As a part of an effort to raise money for the Make A Wish Foundation, Chi Omega hosts a dance competition each year during which sororities and fraternities choreograph routines to perform and tickets are sold.
“This is the largest amount of people we get to perform in front of all year and everyone is screaming and chanting, it’s really a cool experience,” Kristen Groset, president of the dance team, said.
Groset is also a member of the host sorority, Chi Omega. When she joined her sorority as a freshman, she began organizing for the dance team to perform at the event, a tradition that is in its third year.
“We perform our Nationals routine, which we have been learning since around Thanksgiving time, so it’s a good time for the girls to get out their nerves and see how the dance is going to look at Nationals,” Groset said.
Groset is not the only member of the dance team that also participated in March Madness as a part of a sorority. Groset said there are two members of Alpha Gamma Delta, and one member of Delta Zeta.
“A lot of the girls come from competitive dance team backgrounds so they are used to remembering more than one dance,” Groset said. “It’s a good experience for them because they get to use their skills in multiple ways.”
Some members of the team even used their dance experience to help choreograph dances for their sororities.
The winners of this competition, Zeta Tau Alpha and Sigma Chi, raked in a yet-undetermined amount of money for the Make A Wish Foundation, however last year, the event raised $30,000.
“We loved watching everyone up there on stage participating,” Groset said. “It’s always interesting to see how everyone reacts to some of the really great or really funny dances.”
Not only is March Madness a way for the members of the competitive dance team to perform for their friends, help raise money for a worthy cause and have fun as a team, but it is also good exposure for the relatively small team.

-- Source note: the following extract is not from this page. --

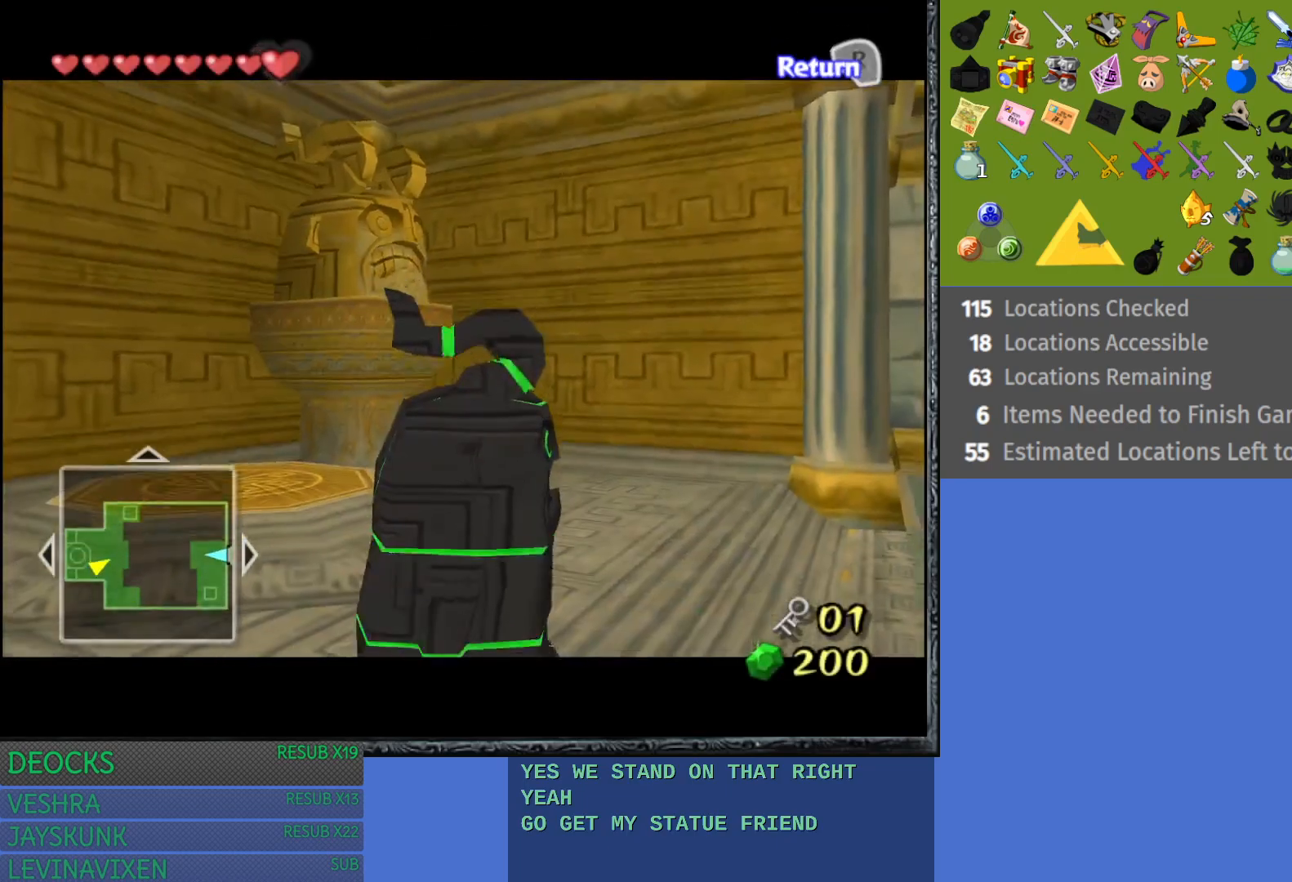
{"buttons": [], "left_stick": "up-right", "right_stick": "center", "events": [[83, "left_stick", "up-right"]]}
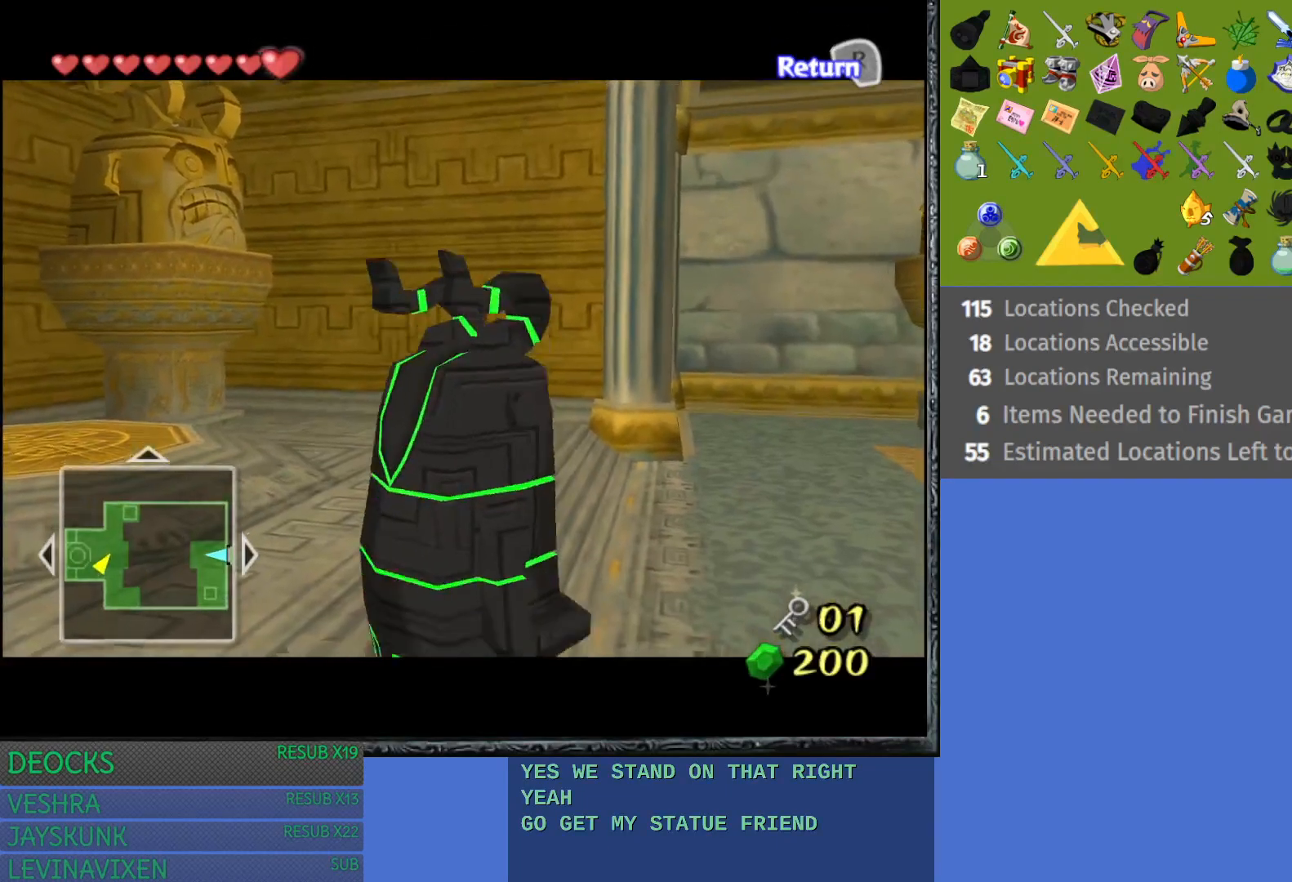
{"buttons": [], "left_stick": "right", "right_stick": "center", "events": [[167, "left_stick", "right"]]}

“Since we don’t perform at games and our main goal is Nationals, it is great to perform in front of so many people and get our name out there,” Groset said. “There are tons of girls and guys up there dancing and if they maybe danced in high school and realize they miss it, they can hear about us through this event and come try out.”
The competitive dance team will travel to Nationals in two weeks where they will compete in their final event of the year. However, they plan on continuing the tradition of performing with the Greek community as a part of March Madness.
“It’s something the girls really look forward to,” Groset said.